SOURCE RECORDS ▸
--------
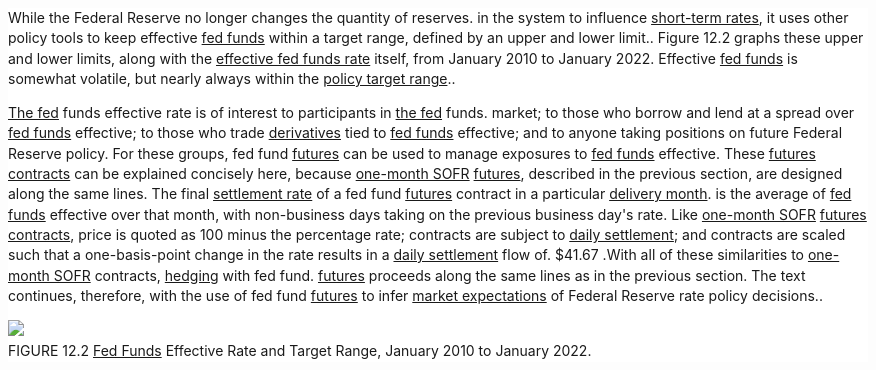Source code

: While the Federal Reserve no longer changes the quantity of reserves. in the system to influence [short-term rates](../Chapter%208/Volatility%20and%20Convexity.md), it uses other policy tools to keep effective [fed funds](.md) within a target range, defined by an upper and lower limit.. Figure 12.2 graphs these upper and lower limits, along with the [effective fed funds rate](.md) itself, from January 2010 to January 2022. Effective [fed funds](.md) is somewhat volatile, but nearly always within the [policy target range](.md)..  

[The fed](../Front%20Matter/Monetary%20Policy%20with%20Abundantreserves.md) funds effective rate is of interest to participants in [the fed](../Front%20Matter/Monetary%20Policy%20with%20Abundantreserves.md) funds. market; to those who borrow and lend at a spread over [fed funds](.md) effective; to those who trade [derivatives](../../Financial%20Trading%20and%20Markets/Chapter%209%20Arbitrage%20and%20Hedging%20With%20Options.md) tied to [fed funds](.md) effective; and to anyone taking positions on future Federal Reserve policy. For these groups, fed fund [futures](../../Financial%20Engineering%20and%20Arbitrage%20in%20the%20Financial%20Markets/PART%20I%20RELATIVE%20VALUE%20BUILDING%20BLOCKS/Chapter%203%20-%20Futures%20Markets/Futures%20Not%20Subject%20to%20Cash-And-Carry.md) can be used to manage exposures to [fed funds](.md) effective. These [futures contracts](../../../Financial%20Engineering/Mathematics%20of%20the%20Financial%20Markets.md) can be explained concisely here, because [one-month SOFR](One-Month%20SOFR%20Futures.md) [futures](../../Financial%20Engineering%20and%20Arbitrage%20in%20the%20Financial%20Markets/PART%20I%20RELATIVE%20VALUE%20BUILDING%20BLOCKS/Chapter%203%20-%20Futures%20Markets/Futures%20Not%20Subject%20to%20Cash-And-Carry.md), described in the previous section, are designed along the same lines. The final [settlement rate](Three-Month%20SOFR%20Futures.md) of a fed fund [futures](../../Financial%20Engineering%20and%20Arbitrage%20in%20the%20Financial%20Markets/PART%20I%20RELATIVE%20VALUE%20BUILDING%20BLOCKS/Chapter%203%20-%20Futures%20Markets/Futures%20Not%20Subject%20to%20Cash-And-Carry.md) contract in a particular [delivery month](One-Month%20SOFR%20Futures.md). is the average of [fed funds](.md) effective over that month, with non-business days taking on the previous business day's rate. Like [one-month SOFR](One-Month%20SOFR%20Futures.md) [futures contracts](../../../Financial%20Engineering/Mathematics%20of%20the%20Financial%20Markets.md), price is quoted as 100 minus the percentage rate; contracts are subject to [daily settlement](../Chapter%2011/Pricing%20and%20Hedging%20Implications%20of%20Daily%20Sett.md); and contracts are scaled such that a one-basis-point change in the rate results in a [daily settlement](../Chapter%2011/Pricing%20and%20Hedging%20Implications%20of%20Daily%20Sett.md) flow of. $\$41.67$ .With all of these similarities to [one-month SOFR](One-Month%20SOFR%20Futures.md) contracts, [hedging](../Chapter%205/Key%20Rates%20O1s%20Durations%20and%20Hedging.md) with fed fund. [futures](../../Financial%20Engineering%20and%20Arbitrage%20in%20the%20Financial%20Markets/PART%20I%20RELATIVE%20VALUE%20BUILDING%20BLOCKS/Chapter%203%20-%20Futures%20Markets/Futures%20Not%20Subject%20to%20Cash-And-Carry.md) proceeds along the same lines as in the previous section. The text continues, therefore, with the use of fed fund [futures](../../Financial%20Engineering%20and%20Arbitrage%20in%20the%20Financial%20Markets/PART%20I%20RELATIVE%20VALUE%20BUILDING%20BLOCKS/Chapter%203%20-%20Futures%20Markets/Futures%20Not%20Subject%20to%20Cash-And-Carry.md) to infer [market expectations](../../../Clippings/Forward%20Rate.md) of Federal Reserve rate policy decisions..  

![](01bd98f6b1894c8c4a168be2f934e29b6c625de61847a13bbdb0dd603c0981b6.jpg)  
FIGURE 12.2 [Fed Funds](.md) Effective Rate and Target Range, January 2010 to January 2022.  
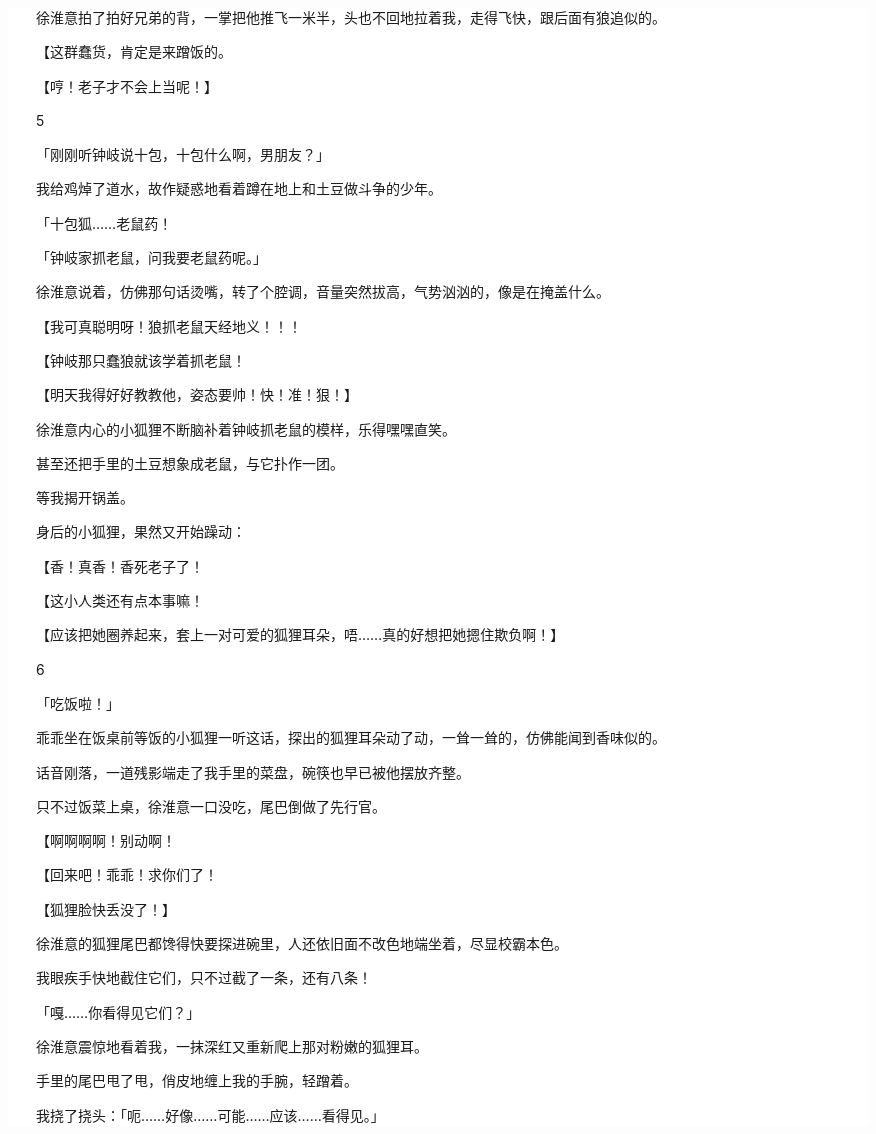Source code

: &emsp;&emsp;徐淮意拍了拍好兄弟的背，一掌把他推飞一米半，头也不回地拉着我，走得飞快，跟后面有狼追似的。  
  
&emsp;&emsp;【这群蠢货，肯定是来蹭饭的。  
  
&emsp;&emsp;【哼！老子才不会上当呢！】  
  
&emsp;&emsp;5  
  
&emsp;&emsp;「刚刚听钟岐说十包，十包什么啊，男朋友？」  
  
&emsp;&emsp;我给鸡焯了道水，故作疑惑地看着蹲在地上和土豆做斗争的少年。  
  
&emsp;&emsp;「十包狐……老鼠药！  
  
&emsp;&emsp;「钟岐家抓老鼠，问我要老鼠药呢。」  
  
&emsp;&emsp;徐淮意说着，仿佛那句话烫嘴，转了个腔调，音量突然拔高，气势汹汹的，像是在掩盖什么。  
  
&emsp;&emsp;【我可真聪明呀！狼抓老鼠天经地义！！！  
  
&emsp;&emsp;【钟岐那只蠢狼就该学着抓老鼠！  
  
&emsp;&emsp;【明天我得好好教教他，姿态要帅！快！准！狠！】  
  
&emsp;&emsp;徐淮意内心的小狐狸不断脑补着钟岐抓老鼠的模样，乐得嘿嘿直笑。  
  
&emsp;&emsp;甚至还把手里的土豆想象成老鼠，与它扑作一团。  
  
&emsp;&emsp;等我揭开锅盖。  
  
&emsp;&emsp;身后的小狐狸，果然又开始躁动：  
  
&emsp;&emsp;【香！真香！香死老子了！  
  
&emsp;&emsp;【这小人类还有点本事嘛！  
  
&emsp;&emsp;【应该把她圈养起来，套上一对可爱的狐狸耳朵，唔……真的好想把她摁住欺负啊！】  
  
&emsp;&emsp;6  
  
&emsp;&emsp;「吃饭啦！」  
  
&emsp;&emsp;乖乖坐在饭桌前等饭的小狐狸一听这话，探出的狐狸耳朵动了动，一耸一耸的，仿佛能闻到香味似的。  
  
&emsp;&emsp;话音刚落，一道残影端走了我手里的菜盘，碗筷也早已被他摆放齐整。  
  
&emsp;&emsp;只不过饭菜上桌，徐淮意一口没吃，尾巴倒做了先行官。  
  
&emsp;&emsp;【啊啊啊啊！别动啊！  
  
&emsp;&emsp;【回来吧！乖乖！求你们了！  
  
&emsp;&emsp;【狐狸脸快丢没了！】  
  
&emsp;&emsp;徐淮意的狐狸尾巴都馋得快要探进碗里，人还依旧面不改色地端坐着，尽显校霸本色。  
  
&emsp;&emsp;我眼疾手快地截住它们，只不过截了一条，还有八条！  
  
&emsp;&emsp;「嘎……你看得见它们？」  
  
&emsp;&emsp;徐淮意震惊地看着我，一抹深红又重新爬上那对粉嫩的狐狸耳。  
  
&emsp;&emsp;手里的尾巴甩了甩，俏皮地缠上我的手腕，轻蹭着。  
  
&emsp;&emsp;我挠了挠头：「呃……好像……可能……应该……看得见。」  
  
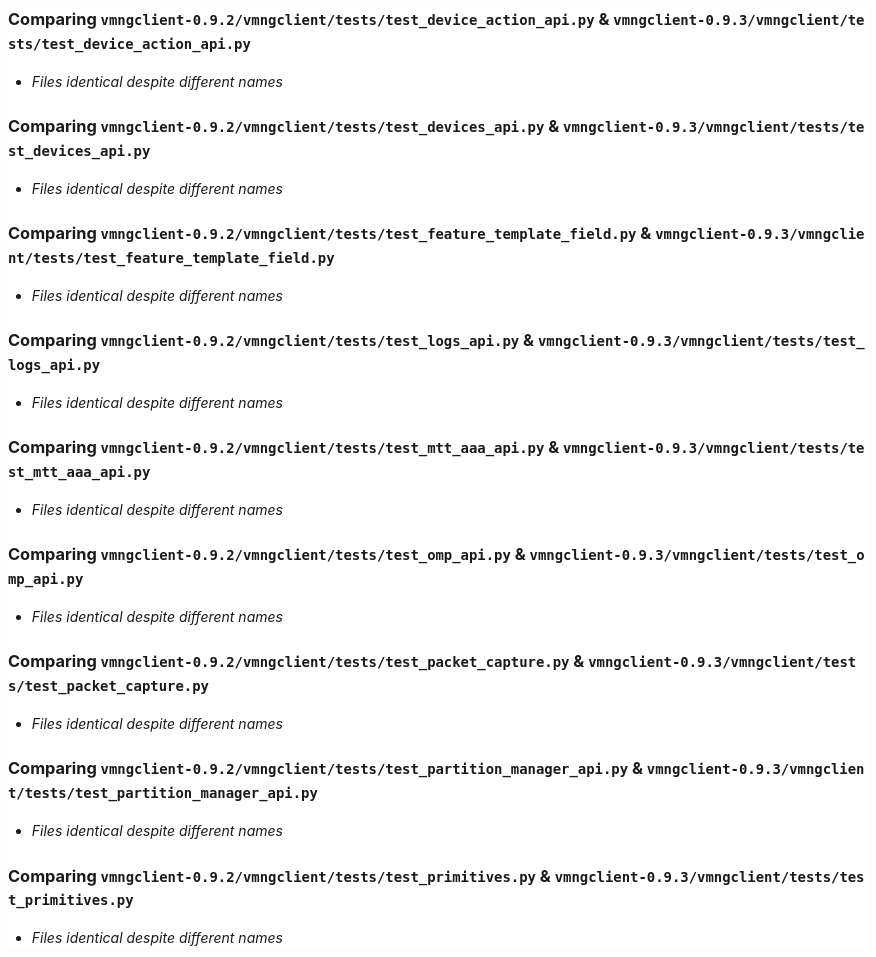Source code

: ### Comparing `vmngclient-0.9.2/vmngclient/tests/test_device_action_api.py` & `vmngclient-0.9.3/vmngclient/tests/test_device_action_api.py`

 * *Files identical despite different names*

### Comparing `vmngclient-0.9.2/vmngclient/tests/test_devices_api.py` & `vmngclient-0.9.3/vmngclient/tests/test_devices_api.py`

 * *Files identical despite different names*

### Comparing `vmngclient-0.9.2/vmngclient/tests/test_feature_template_field.py` & `vmngclient-0.9.3/vmngclient/tests/test_feature_template_field.py`

 * *Files identical despite different names*

### Comparing `vmngclient-0.9.2/vmngclient/tests/test_logs_api.py` & `vmngclient-0.9.3/vmngclient/tests/test_logs_api.py`

 * *Files identical despite different names*

### Comparing `vmngclient-0.9.2/vmngclient/tests/test_mtt_aaa_api.py` & `vmngclient-0.9.3/vmngclient/tests/test_mtt_aaa_api.py`

 * *Files identical despite different names*

### Comparing `vmngclient-0.9.2/vmngclient/tests/test_omp_api.py` & `vmngclient-0.9.3/vmngclient/tests/test_omp_api.py`

 * *Files identical despite different names*

### Comparing `vmngclient-0.9.2/vmngclient/tests/test_packet_capture.py` & `vmngclient-0.9.3/vmngclient/tests/test_packet_capture.py`

 * *Files identical despite different names*

### Comparing `vmngclient-0.9.2/vmngclient/tests/test_partition_manager_api.py` & `vmngclient-0.9.3/vmngclient/tests/test_partition_manager_api.py`

 * *Files identical despite different names*

### Comparing `vmngclient-0.9.2/vmngclient/tests/test_primitives.py` & `vmngclient-0.9.3/vmngclient/tests/test_primitives.py`

 * *Files identical despite different names*
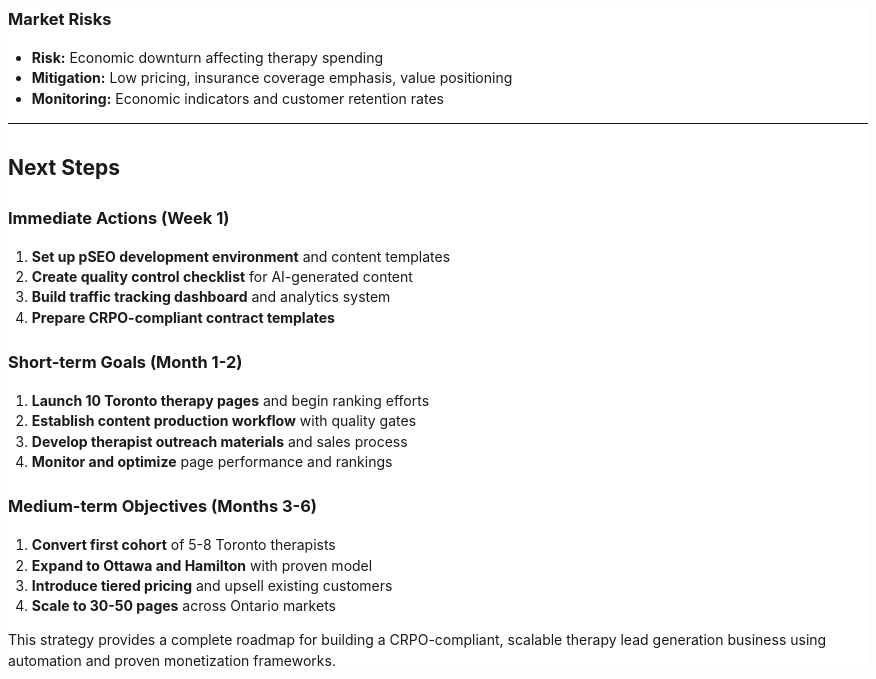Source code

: ### Market Risks
- **Risk:** Economic downturn affecting therapy spending
- **Mitigation:** Low pricing, insurance coverage emphasis, value positioning
- **Monitoring:** Economic indicators and customer retention rates

---

## Next Steps

### Immediate Actions (Week 1)
1. **Set up pSEO development environment** and content templates
2. **Create quality control checklist** for AI-generated content
3. **Build traffic tracking dashboard** and analytics system
4. **Prepare CRPO-compliant contract templates**

### Short-term Goals (Month 1-2)
1. **Launch 10 Toronto therapy pages** and begin ranking efforts
2. **Establish content production workflow** with quality gates
3. **Develop therapist outreach materials** and sales process
4. **Monitor and optimize** page performance and rankings

### Medium-term Objectives (Months 3-6)
1. **Convert first cohort** of 5-8 Toronto therapists
2. **Expand to Ottawa and Hamilton** with proven model
3. **Introduce tiered pricing** and upsell existing customers
4. **Scale to 30-50 pages** across Ontario markets

This strategy provides a complete roadmap for building a CRPO-compliant, scalable therapy lead generation business using automation and proven monetization frameworks.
--------
WHAT THE TASK ASKS ▸ This exercise asks for an exact repeat of the lines from the one holding "### Market Risks" through the end of the data above.

SOLUTION TO THIS EXERCISE ▸
: ### Market Risks
- **Risk:** Economic downturn affecting therapy spending
- **Mitigation:** Low pricing, insurance coverage emphasis, value positioning
- **Monitoring:** Economic indicators and customer retention rates

---

## Next Steps

### Immediate Actions (Week 1)
1. **Set up pSEO development environment** and content templates
2. **Create quality control checklist** for AI-generated content
3. **Build traffic tracking dashboard** and analytics system
4. **Prepare CRPO-compliant contract templates**

### Short-term Goals (Month 1-2)
1. **Launch 10 Toronto therapy pages** and begin ranking efforts
2. **Establish content production workflow** with quality gates
3. **Develop therapist outreach materials** and sales process
4. **Monitor and optimize** page performance and rankings

### Medium-term Objectives (Months 3-6)
1. **Convert first cohort** of 5-8 Toronto therapists
2. **Expand to Ottawa and Hamilton** with proven model
3. **Introduce tiered pricing** and upsell existing customers
4. **Scale to 30-50 pages** across Ontario markets

This strategy provides a complete roadmap for building a CRPO-compliant, scalable therapy lead generation business using automation and proven monetization frameworks.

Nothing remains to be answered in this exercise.